Because histologic studies of the patellar tendon reveal collagen degeneration with little or no evidence of acute inflammation, many authors argue that “patellar tendinosis” is a more accurate description than “patellar tendinitis.” This distinction has important implications for rehabilitation as well as injection therapy. In treating patellar tendinosis and other chronic overuse tendinopathies, the treatment team should emphasize restoration of function rather than control of inflammation. This is an overuse syndrome that has no age or gender predilection. Furthermore, regenerative treatments have shown promising results compared with corticosteroid therapy for persistent symptoms.
Symptoms
Patients typically report a dull, aching anterior knee pain, initially noted after a strenuous workout or competition, that is insidious in onset and well localized. The bone-tendon junction at the inferior pole of the patella is most frequently affected (65% of cases), followed by the superior pole of the patella (25%) and the tibial tubercle (10%). Other symptoms may include stiffness or pain after prolonged sitting or climbing stairs, a feeling of swelling or fullness over the patella, and knee extensor weakness. Mechanical symptoms of instability—such as locking, catching, and giveaway weakness—are uncommon.

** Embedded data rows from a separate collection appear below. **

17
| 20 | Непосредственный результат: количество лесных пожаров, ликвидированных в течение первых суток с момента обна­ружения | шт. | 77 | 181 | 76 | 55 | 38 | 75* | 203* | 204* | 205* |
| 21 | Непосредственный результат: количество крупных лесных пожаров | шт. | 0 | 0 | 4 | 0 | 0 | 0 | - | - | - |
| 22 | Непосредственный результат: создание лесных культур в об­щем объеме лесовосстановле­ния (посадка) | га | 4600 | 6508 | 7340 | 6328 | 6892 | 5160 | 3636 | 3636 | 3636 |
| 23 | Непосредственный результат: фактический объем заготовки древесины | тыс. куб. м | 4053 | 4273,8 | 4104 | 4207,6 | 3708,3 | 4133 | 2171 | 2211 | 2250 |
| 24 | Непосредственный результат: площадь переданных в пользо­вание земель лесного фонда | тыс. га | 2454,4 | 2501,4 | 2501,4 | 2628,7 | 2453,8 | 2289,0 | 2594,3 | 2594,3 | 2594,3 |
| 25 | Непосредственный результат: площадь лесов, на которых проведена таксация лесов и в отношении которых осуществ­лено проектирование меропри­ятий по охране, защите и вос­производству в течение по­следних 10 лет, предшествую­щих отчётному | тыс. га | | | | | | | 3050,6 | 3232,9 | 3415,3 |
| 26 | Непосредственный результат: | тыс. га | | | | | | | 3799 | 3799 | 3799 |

Four phases have been described in the progression of jumper’s knee: phase 1, pain is present after activity only and is not associated with functional impairment; phase 2, pain is present during and after activity but does not limit performance and resolves with rest; phase 3, pain is present continually and is associated with progressively impaired performance; and phase 4, complete tendon rupture.

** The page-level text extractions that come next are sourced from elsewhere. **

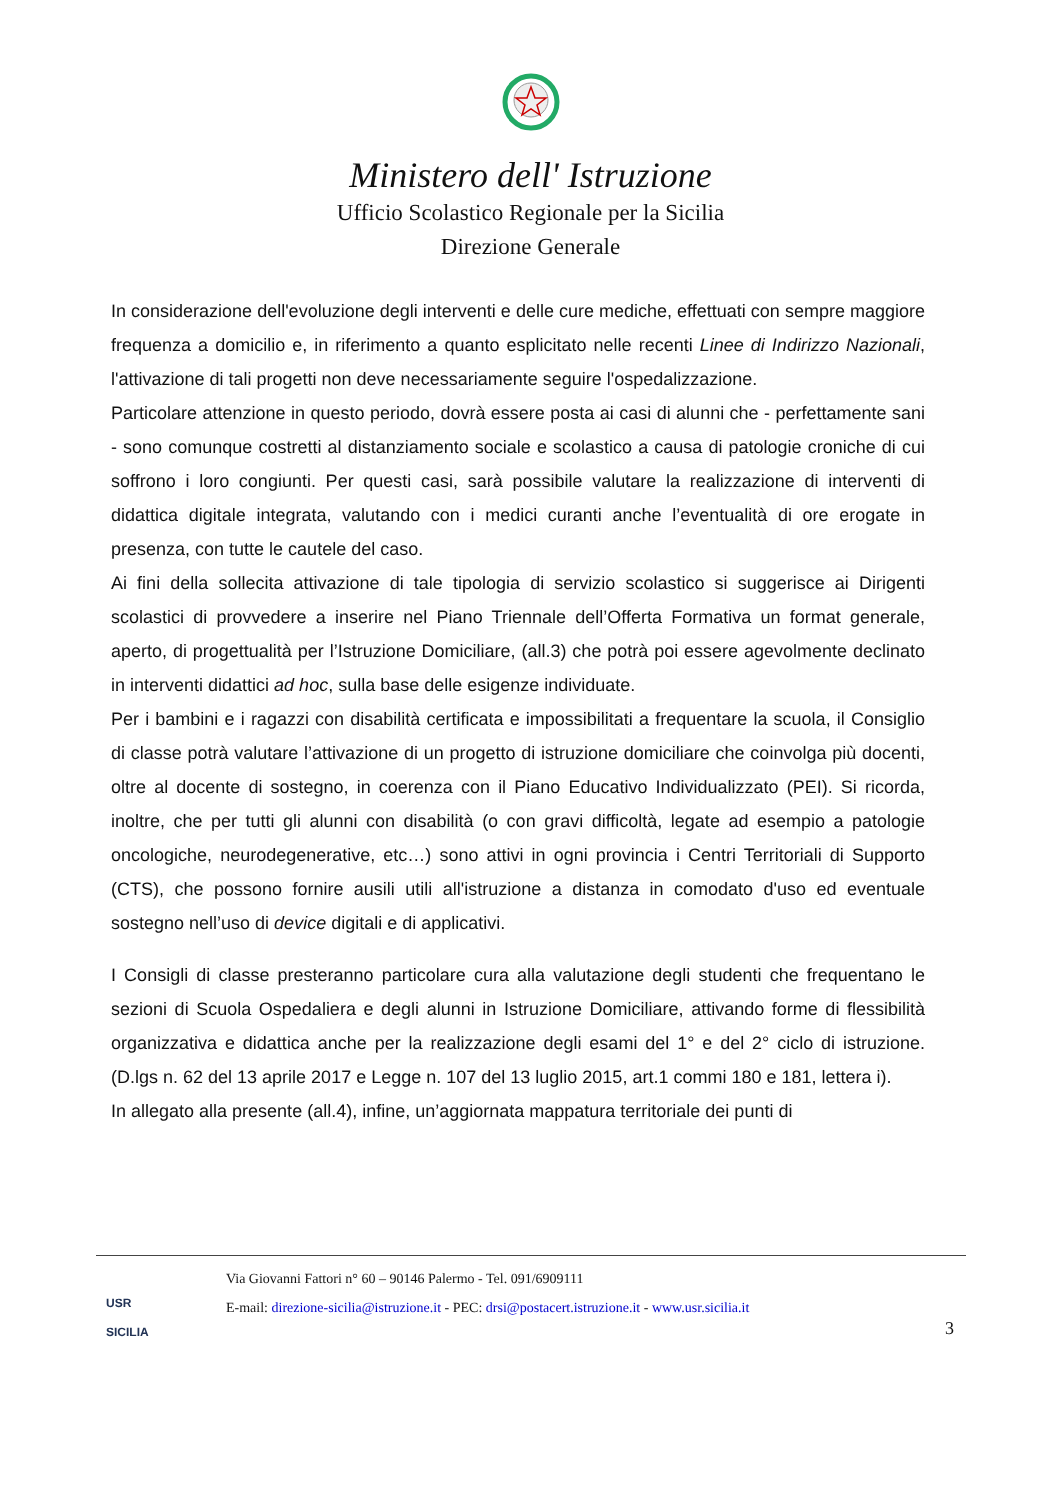Ministero dell' Istruzione
Ufficio Scolastico Regionale per la Sicilia
Direzione Generale
In considerazione dell'evoluzione degli interventi e delle cure mediche, effettuati con sempre maggiore frequenza a domicilio e, in riferimento a quanto esplicitato nelle recenti Linee di Indirizzo Nazionali, l'attivazione di tali progetti non deve necessariamente seguire l'ospedalizzazione.
Particolare attenzione in questo periodo, dovrà essere posta ai casi di alunni che - perfettamente sani - sono comunque costretti al distanziamento sociale e scolastico a causa di patologie croniche di cui soffrono i loro congiunti. Per questi casi, sarà possibile valutare la realizzazione di interventi di didattica digitale integrata, valutando con i medici curanti anche l’eventualità di ore erogate in presenza, con tutte le cautele del caso.
Ai fini della sollecita attivazione di tale tipologia di servizio scolastico si suggerisce ai Dirigenti scolastici di provvedere a inserire nel Piano Triennale dell’Offerta Formativa un format generale, aperto, di progettualità per l’Istruzione Domiciliare, (all.3) che potrà poi essere agevolmente declinato in interventi didattici ad hoc, sulla base delle esigenze individuate.
Per i bambini e i ragazzi con disabilità certificata e impossibilitati a frequentare la scuola, il Consiglio di classe potrà valutare l’attivazione di un progetto di istruzione domiciliare che coinvolga più docenti, oltre al docente di sostegno, in coerenza con il Piano Educativo Individualizzato (PEI). Si ricorda, inoltre, che per tutti gli alunni con disabilità (o con gravi difficoltà, legate ad esempio a patologie oncologiche, neurodegenerative, etc…) sono attivi in ogni provincia i Centri Territoriali di Supporto (CTS), che possono fornire ausili utili all'istruzione a distanza in comodato d'uso ed eventuale sostegno nell’uso di device digitali e di applicativi.
I Consigli di classe presteranno particolare cura alla valutazione degli studenti che frequentano le sezioni di Scuola Ospedaliera e degli alunni in Istruzione Domiciliare, attivando forme di flessibilità organizzativa e didattica anche per la realizzazione degli esami del 1° e del 2° ciclo di istruzione. (D.lgs n. 62 del 13 aprile 2017 e Legge n. 107 del 13 luglio 2015, art.1 commi 180 e 181, lettera i).
In allegato alla presente (all.4), infine, un’aggiornata mappatura territoriale dei punti di
USR
SICILIA
Via Giovanni Fattori n° 60 – 90146 Palermo - Tel. 091/6909111
E-mail: direzione-sicilia@istruzione.it - PEC: drsi@postacert.istruzione.it - www.usr.sicilia.it
3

As the disease progresses, the pain becomes sharper, more severe, and constant (present not only with athletic endeavor but also with walking and other everyday activities). If it is not treated, the disorder may result in tendon rupture—a sudden painful event associated with immediate inability to extend the knee.
Physical Examination
The hallmark of jumper’s knee is tenderness at the site of involvement, usually the inferior pole of the patella. This sign is best elicited on palpation of the knee in full extension, and the pain typically increases when the knee is extended against resistance. On occasion, there may be swelling of the tendon or fat pad, although a frank knee joint effusion is not typically present. Mild patellofemoral crepitus and pain with compression of the patellofemoral joint have been noted. In advanced disease, patients may have quadriceps atrophy without detectable weakness on manual muscle testing and hamstring tightness. Test results for knee ligamentous laxity are negative. The examiner should also expect a normal nonfocal neurologic examination.
Functional Limitations
Most patients experience little functional limitation in the early stages of jumper’s knee. As the disease progresses, however, increasing disability from persistent pain and inhibition of knee extension impairs athletic performance. Eventually walking and the ability to perform basic activities of daily living, such as ascending or descending stairs, may be compromised. In the event of patellar tendon rupture, complete functional impairment with inability to extend the affected knee, limiting weight bearing and ambulation, surgical repair will be required.